We are going to begin this article with an overview of the speeches found in the book of Job and then begin to look specifically at the first speech. Job 3-37, covering most of the book, are speeches by Job and his three friends plus one:
Job’s Lament (Job 3)
Three Cycles of Dialogues (Job 4-27)
Poem on Divine Wisdom (Job 28)
Job’s Summary & Final Defense (Job 29-31)
Elihu’s monologue (Job 32-37)
The poetic speeches begin with a monologue in the form of a lament. It shares the structure and feel of the personal laments in the Book of Psalms. The poetic speeches then continue with three cycles of dialogue. Most people then and today do not carry on normal conversation in poetry. But these speeches are highly stylized and the friends follow the same order: Eliphaz, Bildad, Zophar with Job responding to each.
The Dillard-Longman introduction gives us this chart:
The speeches of Job’s friends get considerably shorter by the third cycle. The Dillard-Longman introduction explains it as ”reflecting the fact that the three are, we might say, running out of steam.” ”In this way, the dialogue communicates that the three friends ran out of arguments against Job. This literary device leads nicely to the speech of the frustrated Elihu (chaps. 32-37)” (p.203).
The book of Job is wisdom literature inviting us to ponder who has the right insight into the reasoning for Job’s suffering. The three friends espouse ”retribution theology.” The idea is simple: God blesses the righteous and God curses the wicked. Since Job appears cursed, he must be wicked. Job responds to this reasoning not by claiming to be sinless (cf. Job 9:2) but rather by denying that is why he is suffering and questioning whether God will give him justice.
Before the poetic lament there is a subtitle that simply says, ”After this, Job opened his mouth and cursed his day. And Job said,” ”His day” has been taken to mean the day of his birth given Job 3:3. Aside from having that verse we would have assumed that he meant that he was going to curse his fate – so to speak. The introduction likely means more the latter than the former – his lamentation laments both his ever existing and the suffering he is currently experiencing.
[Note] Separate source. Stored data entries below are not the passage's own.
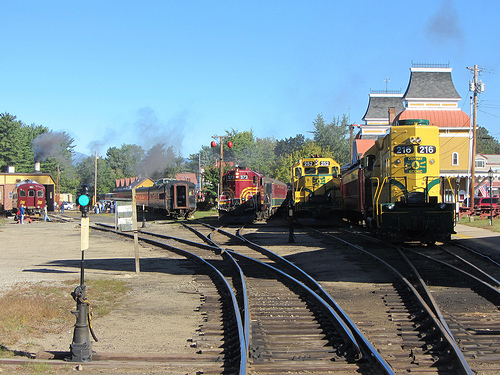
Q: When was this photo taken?
A: Outside, during the daytime.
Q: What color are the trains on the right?
A: Yellow.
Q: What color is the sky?
A: Blue.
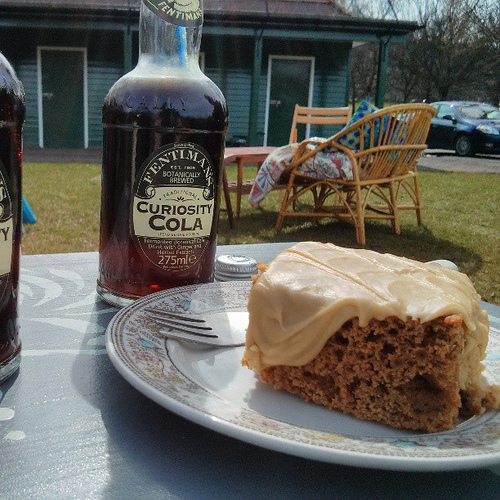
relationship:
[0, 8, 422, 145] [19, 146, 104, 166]
building with porch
The lament of Job is threefold: First, he laments his birth/conception; Second, he laments that he did not die in his mother’s womb or right after birth; and Third, he laments that those who suffer do not get to die quickly. David R. Jackson is quick to point out that suicide is not even on the table as an option. Instead, Job is lamenting that he has to live with this great suffering.
Regarding the first part of the lament note how it moves backwards in time from the day of his birth to the night of his conception. Things are so bad for him at the present that he wished that his life had never begun. Of course, while birth is important he understands that life begins at conception. This is a demonstration of poetic parallelism. It is not that both lines are saying the same thing twice but that the second line takes the first one more step forward (or in this case, backward).
Job seeks retroactively to have the day cursed using all kinds of terminology for darkness. We do not have nearly as many words for darkness in English, which causes the translators to stumble around for ways to render verses 4-6. His real complaint is not with his birthday (nor for that matter with the day of his conception) as much as he might call for those days to be cursed on the calendar. But we understand what he means pretty easily.
Job also creatively applies ancient myths like that regarding Leviathan (cf. Job 3:8) to describe what he is saying. He shows no hesitation in doing so. He is not endorsing those myths by doing so, rather he is simply borrowing them to make his point.
In the second part he begins, ”Why did I not die at birth, come out from the womb and expire?” (Job 3:11). In this section Job also moves backwards to an earlier time than birth at a full-term. The picture of a miscarriage is clear in verse 16. It says, ”Or why was I not as a hidden stillborn child, as infants who never see the light?”
The third part of the lament begins with verse 20. It is here where we finally get to the heart of his lament. Job is crying out because those who suffer have to live with it for so long. Those ”who long for death, but it comes not, and dig for it more than for hidden treasures, who rejoice exceedingly and are glad when they find the grave…” (Job 3:21-22).